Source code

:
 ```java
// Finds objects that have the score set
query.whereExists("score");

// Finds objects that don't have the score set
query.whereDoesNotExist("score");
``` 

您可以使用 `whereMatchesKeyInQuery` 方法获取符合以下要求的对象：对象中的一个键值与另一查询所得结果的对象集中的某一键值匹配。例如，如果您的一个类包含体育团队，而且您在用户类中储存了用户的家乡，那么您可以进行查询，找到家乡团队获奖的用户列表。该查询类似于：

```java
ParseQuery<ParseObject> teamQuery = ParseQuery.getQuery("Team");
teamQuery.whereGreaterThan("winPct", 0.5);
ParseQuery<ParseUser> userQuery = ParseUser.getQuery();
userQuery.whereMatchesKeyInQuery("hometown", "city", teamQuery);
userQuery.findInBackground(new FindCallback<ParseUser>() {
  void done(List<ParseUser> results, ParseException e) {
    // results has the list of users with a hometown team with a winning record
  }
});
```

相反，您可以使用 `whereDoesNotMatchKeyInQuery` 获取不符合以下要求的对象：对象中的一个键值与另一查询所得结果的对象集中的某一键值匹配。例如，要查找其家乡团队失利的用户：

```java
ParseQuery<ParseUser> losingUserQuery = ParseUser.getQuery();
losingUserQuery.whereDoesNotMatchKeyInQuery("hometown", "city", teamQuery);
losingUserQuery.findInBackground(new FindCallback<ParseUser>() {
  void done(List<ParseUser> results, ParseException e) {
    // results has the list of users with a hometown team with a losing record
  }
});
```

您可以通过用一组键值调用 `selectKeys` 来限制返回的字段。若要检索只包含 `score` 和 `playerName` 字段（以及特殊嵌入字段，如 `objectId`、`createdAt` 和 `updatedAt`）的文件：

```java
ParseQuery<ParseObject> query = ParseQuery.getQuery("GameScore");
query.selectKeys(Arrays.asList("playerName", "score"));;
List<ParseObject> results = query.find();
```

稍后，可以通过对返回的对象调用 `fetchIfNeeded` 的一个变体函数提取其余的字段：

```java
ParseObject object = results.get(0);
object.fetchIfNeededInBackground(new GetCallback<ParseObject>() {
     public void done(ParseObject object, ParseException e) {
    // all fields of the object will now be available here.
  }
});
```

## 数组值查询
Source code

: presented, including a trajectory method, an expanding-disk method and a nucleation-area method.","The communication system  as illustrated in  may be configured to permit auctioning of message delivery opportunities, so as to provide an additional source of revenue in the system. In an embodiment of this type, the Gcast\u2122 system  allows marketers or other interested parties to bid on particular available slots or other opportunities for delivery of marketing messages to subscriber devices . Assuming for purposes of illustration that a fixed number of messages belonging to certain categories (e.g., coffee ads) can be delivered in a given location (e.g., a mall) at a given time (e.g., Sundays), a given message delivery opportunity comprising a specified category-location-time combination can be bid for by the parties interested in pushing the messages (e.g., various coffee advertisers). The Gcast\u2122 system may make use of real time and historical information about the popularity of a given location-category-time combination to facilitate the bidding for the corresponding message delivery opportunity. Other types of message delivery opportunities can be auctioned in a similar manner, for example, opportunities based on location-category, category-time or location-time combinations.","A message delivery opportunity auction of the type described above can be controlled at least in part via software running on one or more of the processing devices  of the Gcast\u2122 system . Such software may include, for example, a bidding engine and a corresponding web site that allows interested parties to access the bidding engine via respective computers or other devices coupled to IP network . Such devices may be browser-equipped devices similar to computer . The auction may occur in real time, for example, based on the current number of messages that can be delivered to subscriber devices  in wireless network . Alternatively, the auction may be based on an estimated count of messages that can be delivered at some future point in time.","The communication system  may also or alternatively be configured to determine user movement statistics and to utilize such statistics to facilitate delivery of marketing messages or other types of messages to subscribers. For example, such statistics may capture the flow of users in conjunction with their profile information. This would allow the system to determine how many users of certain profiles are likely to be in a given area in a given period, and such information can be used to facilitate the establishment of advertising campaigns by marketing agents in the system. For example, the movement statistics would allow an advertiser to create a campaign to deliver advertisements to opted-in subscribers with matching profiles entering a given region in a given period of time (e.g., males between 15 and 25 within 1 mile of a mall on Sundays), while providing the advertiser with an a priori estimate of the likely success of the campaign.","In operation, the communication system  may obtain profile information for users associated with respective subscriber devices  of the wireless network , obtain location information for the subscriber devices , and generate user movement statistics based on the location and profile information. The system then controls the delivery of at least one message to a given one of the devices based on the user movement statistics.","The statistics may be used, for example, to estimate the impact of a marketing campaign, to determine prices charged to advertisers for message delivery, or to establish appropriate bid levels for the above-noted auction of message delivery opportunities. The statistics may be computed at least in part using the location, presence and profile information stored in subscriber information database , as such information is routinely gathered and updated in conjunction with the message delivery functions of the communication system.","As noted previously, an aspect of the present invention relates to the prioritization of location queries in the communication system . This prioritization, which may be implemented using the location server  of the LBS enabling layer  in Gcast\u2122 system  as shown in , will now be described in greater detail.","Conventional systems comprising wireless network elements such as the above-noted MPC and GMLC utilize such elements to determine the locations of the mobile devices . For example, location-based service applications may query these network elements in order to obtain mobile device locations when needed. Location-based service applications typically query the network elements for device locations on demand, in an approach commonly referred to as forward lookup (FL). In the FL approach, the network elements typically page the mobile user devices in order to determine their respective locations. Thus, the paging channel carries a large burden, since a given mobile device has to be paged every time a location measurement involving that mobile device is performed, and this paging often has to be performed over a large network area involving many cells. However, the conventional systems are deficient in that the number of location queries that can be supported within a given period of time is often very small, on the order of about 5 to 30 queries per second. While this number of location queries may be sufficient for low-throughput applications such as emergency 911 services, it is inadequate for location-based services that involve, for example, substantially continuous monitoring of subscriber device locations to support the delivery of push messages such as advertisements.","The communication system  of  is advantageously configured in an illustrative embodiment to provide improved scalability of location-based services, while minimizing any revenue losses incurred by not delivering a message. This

----------

Task to complete:
If a line in the records above holds the string "对象中的一个键值与另一查询所得结果的对象集中的某一键值匹配", copy it.

The completed task:
您可以使用 `whereMatchesKeyInQuery` 方法获取符合以下要求的对象：对象中的一个键值与另一查询所得结果的对象集中的某一键值匹配。例如，如果您的一个类包含体育团队，而且您在用户类中储存了用户的家乡，那么您可以进行查询，找到家乡团队获奖的用户列表。该查询类似于：
相反，您可以使用 `whereDoesNotMatchKeyInQuery` 获取不符合以下要求的对象：对象中的一个键值与另一查询所得结果的对象集中的某一键值匹配。例如，要查找其家乡团队失利的用户：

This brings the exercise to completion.